There are two ways to count pollen, one that requires a skilled operator and the other that is fully automated. But essentially the two approaches achieve the same end.
Let’s first look at how manual pollen counting is done. While laborious, it's a well-established method that's still in widespread use. A short video describing the manual pollen counting method is here.
The manual method uses an air-sampling device called a Burkard spore trap to capture airborne pollen on a glass slide. A dye is used to stain any pollen on the slide so it can be counted by a skilled operator using a microscope. When a pollen monitoring site is active, the operator removes the slide from the trap at the same time each day, stains and counts it and identifies the different pollen types based on their distinctive shapes. For each identified pollen type, a report is generated of the average concentration of that pollen over the previous 24 hours. This information is used when generating the pollen forecasts for the next few days.

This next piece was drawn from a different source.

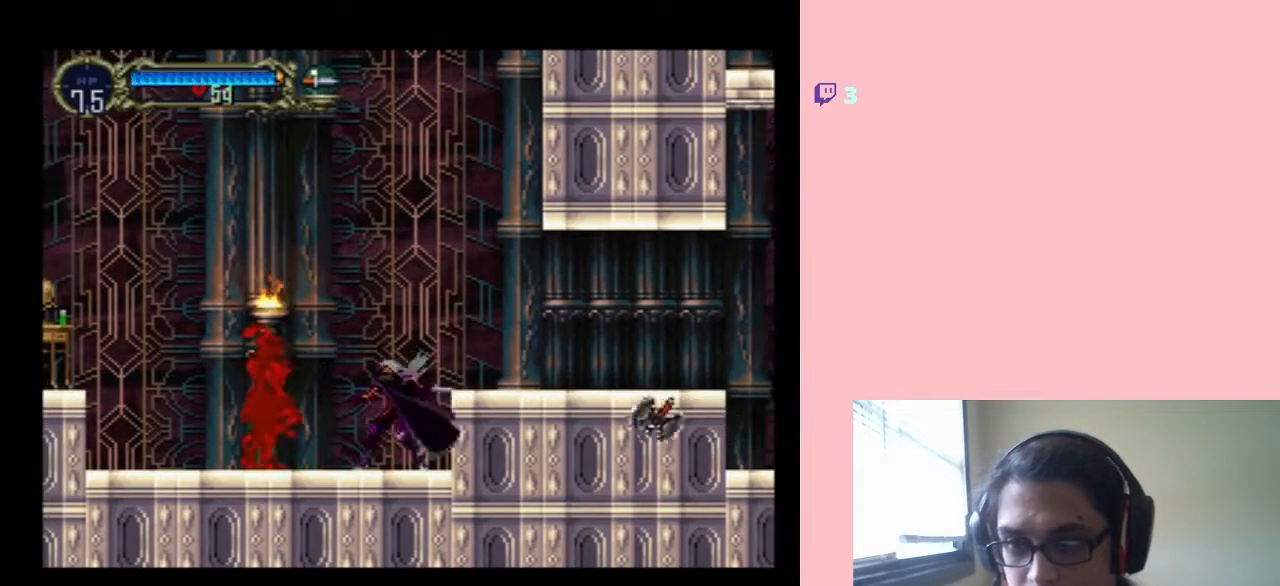
{"buttons": ["B", "DPAD_RIGHT"], "left_stick": "center", "right_stick": "center", "events": [[100, "DPAD_LEFT", "up"], [150, "DPAD_LEFT", "down"], [183, "Y", "up"], [317, "DPAD_LEFT", "up"], [350, "B", "down"], [450, "DPAD_RIGHT", "down"]]}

In principle, the automated method is the same as the manual method except that there isn’t a skilled operator. In the automated pollen counter, air drawn into the machine passes by a series of imaging devices that measure any particles that are it. Sophisticated computer programs then use these measurements to classify the different particles and identify any pollen grains. Automated pollen counters are sometimes described as being ‘real time’ because pollen is identified as it passes through the machine, rather than a day after the slide has been removed.